Non, nos pays ne sont pas encore indépendants et seuls des inconscients peuvent danser et se réjouir le jour où un certain Charles de Gaulle nous octroya ces fausses indépendances car être indépendant, c’est avoir la liberté de nouer des relations avec qui on veut, disposer de sa propre monnaie, ne pas avoir une armée étrangère sur son sol, décider par soi-même et pour soi-même. Certains soutiennent que, en 1960, nous avons arraché l’indépendance politique. Ce n’est pas vrai pour tous les individus qu’on appelle abusivement “pères de la nation”. Hormis Ahmed Sékou Touré qui refusa que la France continue à contrôler la Guinée, les autres ne voulaient pas couper le cordon ombilical avec la France. Senghor, l’un d’entre eux, était ouvertement hostile à l’indépendance comme le montre bien son discours de 1950 au Parlement européen de Strasbourg : “Au siècle polytechnique de la bombe atomique, le nationalisme apparaît dépassé et l’indépendance n’est qu’une illusion.” En 1956, il récidive en affirmant que “parler d’indépendance, c’est raisonner la tête en bas et les pieds en l’air, ce n’est pas raisonner, c’est poser un faux débat” (cf. Marcien Towa, ‘Léopold Sédar Senghor : Négritude ou servitude ?’, Yaoundé, CLE, 1971).

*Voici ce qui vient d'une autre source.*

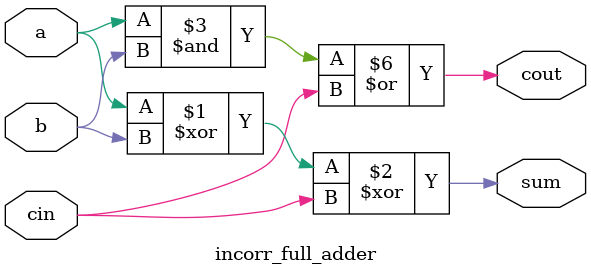
<source format=v>
module incorr_full_adder(a,b,cin,sum,cout);
input a,b,cin;
output sum,cout;
assign sum = a^b^cin;
assign cout = a&b|cin&(a|1'b1); 
// initial begin
//     $display("The incorrect adder with or0 having in2/1");
// end   
endmodule
</source>
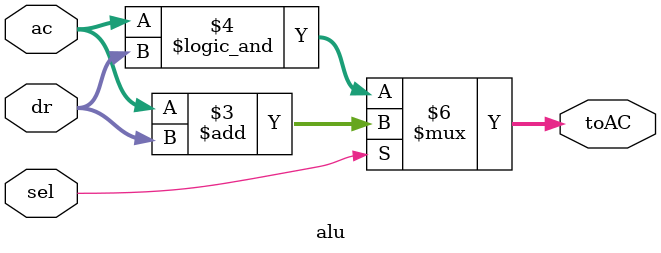
<source format=v>
module alu (ac, dr, sel, toAC  );

input [7:0] ac,dr;
output[7:0] toAC;
reg [7:0] toAC;
input sel;
always @(sel or ac or dr ) 
if (sel==1'b1) 
begin
  toAC = ac+dr;
end
 else
 begin
 toAC = ac && dr;
end
endmodule

</source>
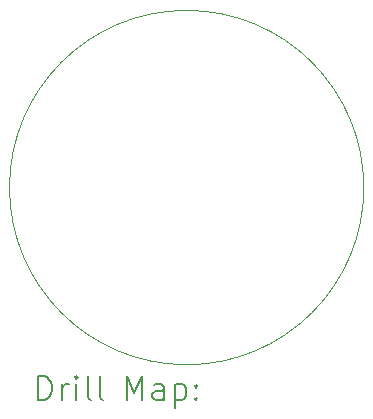
<source format=gbr>
%TF.GenerationSoftware,KiCad,Pcbnew,(6.99.0-2452-gdb4f2d9dd8)*%
%TF.CreationDate,2022-07-19T13:16:19+04:00*%
%TF.ProjectId,sticker holder,73746963-6b65-4722-9068-6f6c6465722e,rev?*%
%TF.SameCoordinates,Original*%
%TF.FileFunction,Drillmap*%
%TF.FilePolarity,Positive*%
%FSLAX45Y45*%
G04 Gerber Fmt 4.5, Leading zero omitted, Abs format (unit mm)*
G04 Created by KiCad (PCBNEW (6.99.0-2452-gdb4f2d9dd8)) date 2022-07-19 13:16:19*
%MOMM*%
%LPD*%
G01*
G04 APERTURE LIST*
%ADD10C,0.100000*%
%ADD11C,0.200000*%
G04 APERTURE END LIST*
D10*
X13070000Y-8110000D02*
G75*
G03*
X13070000Y-8110000I-1500000J0D01*
G01*
D11*
X10312619Y-9908476D02*
X10312619Y-9708476D01*
X10312619Y-9708476D02*
X10360238Y-9708476D01*
X10360238Y-9708476D02*
X10388810Y-9718000D01*
X10388810Y-9718000D02*
X10407857Y-9737048D01*
X10407857Y-9737048D02*
X10417381Y-9756095D01*
X10417381Y-9756095D02*
X10426905Y-9794190D01*
X10426905Y-9794190D02*
X10426905Y-9822762D01*
X10426905Y-9822762D02*
X10417381Y-9860857D01*
X10417381Y-9860857D02*
X10407857Y-9879905D01*
X10407857Y-9879905D02*
X10388810Y-9898952D01*
X10388810Y-9898952D02*
X10360238Y-9908476D01*
X10360238Y-9908476D02*
X10312619Y-9908476D01*
X10512619Y-9908476D02*
X10512619Y-9775143D01*
X10512619Y-9813238D02*
X10522143Y-9794190D01*
X10522143Y-9794190D02*
X10531667Y-9784667D01*
X10531667Y-9784667D02*
X10550714Y-9775143D01*
X10550714Y-9775143D02*
X10569762Y-9775143D01*
X10636429Y-9908476D02*
X10636429Y-9775143D01*
X10636429Y-9708476D02*
X10626905Y-9718000D01*
X10626905Y-9718000D02*
X10636429Y-9727524D01*
X10636429Y-9727524D02*
X10645952Y-9718000D01*
X10645952Y-9718000D02*
X10636429Y-9708476D01*
X10636429Y-9708476D02*
X10636429Y-9727524D01*
X10760238Y-9908476D02*
X10741190Y-9898952D01*
X10741190Y-9898952D02*
X10731667Y-9879905D01*
X10731667Y-9879905D02*
X10731667Y-9708476D01*
X10865000Y-9908476D02*
X10845952Y-9898952D01*
X10845952Y-9898952D02*
X10836429Y-9879905D01*
X10836429Y-9879905D02*
X10836429Y-9708476D01*
X11061190Y-9908476D02*
X11061190Y-9708476D01*
X11061190Y-9708476D02*
X11127857Y-9851333D01*
X11127857Y-9851333D02*
X11194524Y-9708476D01*
X11194524Y-9708476D02*
X11194524Y-9908476D01*
X11375476Y-9908476D02*
X11375476Y-9803714D01*
X11375476Y-9803714D02*
X11365952Y-9784667D01*
X11365952Y-9784667D02*
X11346905Y-9775143D01*
X11346905Y-9775143D02*
X11308809Y-9775143D01*
X11308809Y-9775143D02*
X11289762Y-9784667D01*
X11375476Y-9898952D02*
X11356428Y-9908476D01*
X11356428Y-9908476D02*
X11308809Y-9908476D01*
X11308809Y-9908476D02*
X11289762Y-9898952D01*
X11289762Y-9898952D02*
X11280238Y-9879905D01*
X11280238Y-9879905D02*
X11280238Y-9860857D01*
X11280238Y-9860857D02*
X11289762Y-9841810D01*
X11289762Y-9841810D02*
X11308809Y-9832286D01*
X11308809Y-9832286D02*
X11356428Y-9832286D01*
X11356428Y-9832286D02*
X11375476Y-9822762D01*
X11470714Y-9775143D02*
X11470714Y-9975143D01*
X11470714Y-9784667D02*
X11489762Y-9775143D01*
X11489762Y-9775143D02*
X11527857Y-9775143D01*
X11527857Y-9775143D02*
X11546905Y-9784667D01*
X11546905Y-9784667D02*
X11556428Y-9794190D01*
X11556428Y-9794190D02*
X11565952Y-9813238D01*
X11565952Y-9813238D02*
X11565952Y-9870381D01*
X11565952Y-9870381D02*
X11556428Y-9889429D01*
X11556428Y-9889429D02*
X11546905Y-9898952D01*
X11546905Y-9898952D02*
X11527857Y-9908476D01*
X11527857Y-9908476D02*
X11489762Y-9908476D01*
X11489762Y-9908476D02*
X11470714Y-9898952D01*
X11651667Y-9889429D02*
X11661190Y-9898952D01*
X11661190Y-9898952D02*
X11651667Y-9908476D01*
X11651667Y-9908476D02*
X11642143Y-9898952D01*
X11642143Y-9898952D02*
X11651667Y-9889429D01*
X11651667Y-9889429D02*
X11651667Y-9908476D01*
X11651667Y-9784667D02*
X11661190Y-9794190D01*
X11661190Y-9794190D02*
X11651667Y-9803714D01*
X11651667Y-9803714D02*
X11642143Y-9794190D01*
X11642143Y-9794190D02*
X11651667Y-9784667D01*
X11651667Y-9784667D02*
X11651667Y-9803714D01*
M02*

</source>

“Chaque génération doit, dans une relative opacité, découvrir sa mission, l’accomplir ou la trahir”, disait Frantz Fanon qui, avant Jacob Desvarieux et Kassav’, avait jeté un pont entre les Antilles et l’Afrique. Arracher la vraie indépendance, laquelle indépendance devrait rimer avec responsabilité et amour de la patrie, telle est peut-être la mission de notre génération. Pour réussir une telle mission, il est nécessaire que les souverainistes africains soient clairs, vrais et conséquents avec eux-mêmes. Cela veut dire rompre avec la duplicité, la naïveté et l’amusement sans fin, s’occuper vraiment du peuple en mettant à sa disposition les infrastructures les plus élémentaires, s’appuyer comme la Centrafrique sur un allié fort et craint pour se débarrasser de ceux qui nous pourrissent la vie depuis 1960. Le peuple n’accordera sa confiance qu’aux leaders qui auront compris que les discours sur l’indépendance réelle doivent être toujours en accord avec les actes.